Segment Start: PASSAGE PROVIDED

This also fails, this time a bit more clearly:

./bad_example2.go:51: cannot use people (type []Person) as type []fmt.Stringer in argument to Join

The problem here is the difference between an array of structs and an array of interfaces. Russ Cox explains all the details here. The gist is that interface references in memory are a pair of pointers. The first pointer is to the type of the interface (like fmt.Stringer). The second pointer is to the underlying data (like Person). A []Person array is contiguous bytes in memory of Person structs. A []fmt.Stringer array is contiguous bytes in memory of interface reference pairs. The representations aren't the same, so you can't convert in a typesafe way.

So we're stuck. The only way out is to use reflection, which will slow everything down. Luckily, in Go 1.4 we now have another built-in option: go generate.


Writing a generate tool

The Go team helpfully provided an example tool for generating Stringer implementations using go generate. The code for the tool is here and it's pretty gnarly. It walks the abstract syntax tree (AST) of the source code and determines the right code to output. It's quite an odd form of generic programming.

Based on this example I tried to implement my own generate tool. My goal was to provide the join functionality I sorely missed from Python. I'd consider it success if the following program would execute simply by running go generate followed by go run *.go.

package main

//go:generate joiner $GOFILE

import (
    "fmt"
)

// @joiner
type Person struct {
    FirstName string
    LastName  string
    HairColor string
}

func main() {
    people := []Person{
        Person{"Sideshow", "Bob", "red"},
        Person{"Homer", "Simpson", "n/a"},
        Person{"Lisa", "Simpson", "blonde"},
        Person{"Marge", "Simpson", "blue"},
        Person{"Mr", "Burns", "gray"},
    }
    fmt.Printf("My favorite Simpsons Characters:\n%s\n", JoinPerson(people).With("\n"))
}

I also had to do some AST walking (that's the core of the tool). I rely on the comment // @joiner to indicate which types I want to make joinable. Yes, this is a gross overloading of comments. Perhaps something like tags for type declarations would be better if the language supported it (similar to "use asm"). Go's built-in templating libraries made it easy to render the generated functions.

Segment End: PASSAGE PROVIDED
Segment Start: DATA TO EXAMINE

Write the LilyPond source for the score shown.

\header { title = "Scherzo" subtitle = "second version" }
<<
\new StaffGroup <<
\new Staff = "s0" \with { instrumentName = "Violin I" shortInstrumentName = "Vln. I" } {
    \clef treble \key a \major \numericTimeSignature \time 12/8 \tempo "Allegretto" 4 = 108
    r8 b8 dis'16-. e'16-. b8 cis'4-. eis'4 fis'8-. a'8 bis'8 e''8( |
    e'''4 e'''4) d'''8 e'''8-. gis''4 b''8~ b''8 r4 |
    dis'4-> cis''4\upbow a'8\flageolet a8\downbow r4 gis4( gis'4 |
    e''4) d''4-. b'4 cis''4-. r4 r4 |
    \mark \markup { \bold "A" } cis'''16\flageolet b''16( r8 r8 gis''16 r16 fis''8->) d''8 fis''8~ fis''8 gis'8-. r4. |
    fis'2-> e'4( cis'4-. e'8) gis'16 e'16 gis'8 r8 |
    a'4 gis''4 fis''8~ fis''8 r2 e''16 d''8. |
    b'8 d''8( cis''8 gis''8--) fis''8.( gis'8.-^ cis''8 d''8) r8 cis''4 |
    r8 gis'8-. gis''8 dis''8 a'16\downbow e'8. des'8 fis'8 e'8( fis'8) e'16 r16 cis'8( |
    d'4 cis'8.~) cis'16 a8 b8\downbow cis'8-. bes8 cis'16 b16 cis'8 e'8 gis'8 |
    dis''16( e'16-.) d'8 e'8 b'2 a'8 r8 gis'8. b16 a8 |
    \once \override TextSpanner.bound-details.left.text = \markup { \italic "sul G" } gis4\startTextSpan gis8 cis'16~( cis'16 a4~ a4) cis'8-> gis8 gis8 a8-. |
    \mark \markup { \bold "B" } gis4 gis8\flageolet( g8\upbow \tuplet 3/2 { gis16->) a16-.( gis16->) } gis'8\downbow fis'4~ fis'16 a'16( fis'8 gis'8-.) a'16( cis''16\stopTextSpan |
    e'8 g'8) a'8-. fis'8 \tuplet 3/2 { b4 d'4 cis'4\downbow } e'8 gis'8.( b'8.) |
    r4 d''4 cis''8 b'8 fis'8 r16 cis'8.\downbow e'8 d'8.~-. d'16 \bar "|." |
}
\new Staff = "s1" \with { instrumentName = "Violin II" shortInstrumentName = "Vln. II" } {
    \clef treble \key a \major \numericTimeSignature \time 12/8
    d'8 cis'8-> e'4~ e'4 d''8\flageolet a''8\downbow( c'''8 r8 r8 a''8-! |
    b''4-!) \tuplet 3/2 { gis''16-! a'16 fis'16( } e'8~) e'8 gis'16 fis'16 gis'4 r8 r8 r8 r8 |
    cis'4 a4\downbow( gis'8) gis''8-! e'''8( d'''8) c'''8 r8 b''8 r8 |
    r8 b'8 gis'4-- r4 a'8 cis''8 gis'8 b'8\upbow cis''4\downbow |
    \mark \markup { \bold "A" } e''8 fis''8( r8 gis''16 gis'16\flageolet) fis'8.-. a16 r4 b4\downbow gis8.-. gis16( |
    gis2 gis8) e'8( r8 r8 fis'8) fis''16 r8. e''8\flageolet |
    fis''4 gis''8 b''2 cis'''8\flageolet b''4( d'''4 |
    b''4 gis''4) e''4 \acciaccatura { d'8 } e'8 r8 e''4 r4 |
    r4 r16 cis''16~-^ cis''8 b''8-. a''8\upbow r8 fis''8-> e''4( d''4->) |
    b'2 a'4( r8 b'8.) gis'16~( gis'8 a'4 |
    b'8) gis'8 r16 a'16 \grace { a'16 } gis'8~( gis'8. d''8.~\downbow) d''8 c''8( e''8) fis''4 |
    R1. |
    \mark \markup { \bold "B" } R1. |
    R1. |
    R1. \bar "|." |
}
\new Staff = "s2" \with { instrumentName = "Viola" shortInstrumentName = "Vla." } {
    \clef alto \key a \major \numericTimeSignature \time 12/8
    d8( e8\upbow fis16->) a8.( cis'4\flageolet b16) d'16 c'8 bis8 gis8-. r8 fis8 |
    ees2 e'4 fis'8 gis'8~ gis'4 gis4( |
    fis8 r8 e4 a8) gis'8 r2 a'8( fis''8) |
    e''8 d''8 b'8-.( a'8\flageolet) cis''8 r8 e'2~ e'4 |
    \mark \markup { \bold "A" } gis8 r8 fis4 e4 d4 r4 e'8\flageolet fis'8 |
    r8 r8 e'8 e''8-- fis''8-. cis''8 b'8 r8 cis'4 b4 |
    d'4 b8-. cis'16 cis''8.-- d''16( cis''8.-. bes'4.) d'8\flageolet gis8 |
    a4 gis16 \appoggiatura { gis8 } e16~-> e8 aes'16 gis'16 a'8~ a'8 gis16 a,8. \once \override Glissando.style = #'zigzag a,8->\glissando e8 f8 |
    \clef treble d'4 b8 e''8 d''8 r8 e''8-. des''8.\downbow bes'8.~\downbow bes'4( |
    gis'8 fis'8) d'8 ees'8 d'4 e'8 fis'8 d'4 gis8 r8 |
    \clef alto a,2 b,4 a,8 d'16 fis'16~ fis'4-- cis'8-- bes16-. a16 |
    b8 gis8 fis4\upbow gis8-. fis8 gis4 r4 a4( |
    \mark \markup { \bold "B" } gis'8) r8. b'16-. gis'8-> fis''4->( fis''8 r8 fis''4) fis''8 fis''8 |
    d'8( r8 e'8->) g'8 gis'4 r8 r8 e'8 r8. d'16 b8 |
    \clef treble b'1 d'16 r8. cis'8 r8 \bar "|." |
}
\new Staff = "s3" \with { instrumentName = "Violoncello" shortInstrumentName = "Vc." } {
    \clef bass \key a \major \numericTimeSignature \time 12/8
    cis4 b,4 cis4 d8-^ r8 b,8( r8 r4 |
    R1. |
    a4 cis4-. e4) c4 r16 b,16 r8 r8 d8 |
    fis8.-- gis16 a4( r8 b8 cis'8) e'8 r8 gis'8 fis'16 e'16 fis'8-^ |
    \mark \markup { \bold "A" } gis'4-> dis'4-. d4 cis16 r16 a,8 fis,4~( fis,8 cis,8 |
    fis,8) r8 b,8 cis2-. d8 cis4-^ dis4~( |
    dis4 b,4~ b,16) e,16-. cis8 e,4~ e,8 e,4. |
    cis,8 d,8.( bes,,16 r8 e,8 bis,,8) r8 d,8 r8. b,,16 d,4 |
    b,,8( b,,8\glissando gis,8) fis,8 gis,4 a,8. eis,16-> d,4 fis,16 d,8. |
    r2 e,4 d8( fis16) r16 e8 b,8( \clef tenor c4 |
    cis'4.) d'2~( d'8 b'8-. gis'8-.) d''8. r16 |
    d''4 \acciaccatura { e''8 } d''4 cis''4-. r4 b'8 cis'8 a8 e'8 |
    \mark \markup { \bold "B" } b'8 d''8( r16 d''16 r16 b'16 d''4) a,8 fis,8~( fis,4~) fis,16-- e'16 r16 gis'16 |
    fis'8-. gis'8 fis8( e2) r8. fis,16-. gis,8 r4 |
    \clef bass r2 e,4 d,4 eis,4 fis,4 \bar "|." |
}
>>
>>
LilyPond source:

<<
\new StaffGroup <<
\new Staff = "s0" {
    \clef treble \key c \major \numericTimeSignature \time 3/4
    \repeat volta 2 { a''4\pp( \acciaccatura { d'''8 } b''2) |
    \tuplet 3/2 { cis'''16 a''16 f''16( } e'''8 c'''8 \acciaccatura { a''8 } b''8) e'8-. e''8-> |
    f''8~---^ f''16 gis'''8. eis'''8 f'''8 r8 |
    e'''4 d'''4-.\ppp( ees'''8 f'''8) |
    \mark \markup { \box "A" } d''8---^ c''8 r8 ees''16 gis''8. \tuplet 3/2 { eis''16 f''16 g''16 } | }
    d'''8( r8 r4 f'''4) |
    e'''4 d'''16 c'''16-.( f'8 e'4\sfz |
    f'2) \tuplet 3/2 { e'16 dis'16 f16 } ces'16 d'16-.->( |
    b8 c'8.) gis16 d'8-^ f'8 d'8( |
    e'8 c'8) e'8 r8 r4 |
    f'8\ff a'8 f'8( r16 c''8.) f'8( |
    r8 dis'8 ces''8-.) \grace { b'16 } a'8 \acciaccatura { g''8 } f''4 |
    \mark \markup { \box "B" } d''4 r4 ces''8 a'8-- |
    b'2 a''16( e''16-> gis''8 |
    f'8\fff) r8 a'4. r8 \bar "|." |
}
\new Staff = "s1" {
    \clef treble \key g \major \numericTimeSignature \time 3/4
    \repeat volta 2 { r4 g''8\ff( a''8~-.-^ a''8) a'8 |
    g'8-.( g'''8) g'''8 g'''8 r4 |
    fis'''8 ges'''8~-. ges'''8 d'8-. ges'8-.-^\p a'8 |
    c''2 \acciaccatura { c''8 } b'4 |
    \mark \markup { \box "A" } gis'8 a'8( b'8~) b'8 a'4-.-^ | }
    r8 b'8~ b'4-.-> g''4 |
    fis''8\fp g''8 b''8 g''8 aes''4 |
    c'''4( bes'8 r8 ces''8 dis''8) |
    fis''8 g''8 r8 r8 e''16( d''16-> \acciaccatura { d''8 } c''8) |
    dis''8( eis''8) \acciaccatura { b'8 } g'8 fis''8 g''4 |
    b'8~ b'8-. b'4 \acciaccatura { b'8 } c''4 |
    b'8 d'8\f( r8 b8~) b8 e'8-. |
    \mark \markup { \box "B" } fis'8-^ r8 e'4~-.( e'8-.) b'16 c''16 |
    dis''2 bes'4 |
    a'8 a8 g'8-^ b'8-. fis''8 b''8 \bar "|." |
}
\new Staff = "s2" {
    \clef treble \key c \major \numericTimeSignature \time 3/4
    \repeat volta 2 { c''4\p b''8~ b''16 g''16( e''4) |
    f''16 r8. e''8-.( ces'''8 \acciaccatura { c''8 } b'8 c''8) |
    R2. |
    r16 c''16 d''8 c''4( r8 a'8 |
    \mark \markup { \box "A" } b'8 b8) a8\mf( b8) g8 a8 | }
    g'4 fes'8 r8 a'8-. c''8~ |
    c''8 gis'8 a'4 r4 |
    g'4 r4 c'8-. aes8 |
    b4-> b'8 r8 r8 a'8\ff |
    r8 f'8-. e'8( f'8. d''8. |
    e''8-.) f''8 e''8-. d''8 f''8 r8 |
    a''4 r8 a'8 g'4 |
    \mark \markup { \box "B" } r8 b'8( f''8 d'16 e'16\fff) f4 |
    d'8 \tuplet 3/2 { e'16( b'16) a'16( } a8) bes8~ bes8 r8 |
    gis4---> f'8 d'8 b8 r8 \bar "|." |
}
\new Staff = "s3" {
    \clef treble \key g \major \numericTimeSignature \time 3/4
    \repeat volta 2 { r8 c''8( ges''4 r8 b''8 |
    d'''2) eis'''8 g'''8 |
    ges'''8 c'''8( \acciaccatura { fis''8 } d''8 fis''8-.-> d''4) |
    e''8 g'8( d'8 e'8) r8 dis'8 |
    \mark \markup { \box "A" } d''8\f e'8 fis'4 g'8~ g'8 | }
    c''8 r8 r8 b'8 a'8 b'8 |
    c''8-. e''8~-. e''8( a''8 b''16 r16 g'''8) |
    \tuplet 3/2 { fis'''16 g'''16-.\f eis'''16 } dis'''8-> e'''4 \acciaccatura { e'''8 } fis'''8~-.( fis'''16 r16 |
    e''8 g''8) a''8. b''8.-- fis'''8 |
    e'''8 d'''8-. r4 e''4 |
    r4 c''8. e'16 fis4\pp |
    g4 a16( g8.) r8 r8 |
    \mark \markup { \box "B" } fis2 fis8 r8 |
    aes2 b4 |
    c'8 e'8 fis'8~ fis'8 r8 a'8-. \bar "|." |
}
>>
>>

Segment End: DATA TO EXAMINE

Reproduce word for word the stretch of the passage on Go code generation from "So we're stuck." through "of generic programming.".

So we're stuck. The only way out is to use reflection, which will slow everything down. Luckily, in Go 1.4 we now have another built-in option: go generate.


Writing a generate tool

The Go team helpfully provided an example tool for generating Stringer implementations using go generate. The code for the tool is here and it's pretty gnarly. It walks the abstract syntax tree (AST) of the source code and determines the right code to output. It's quite an odd form of generic programming.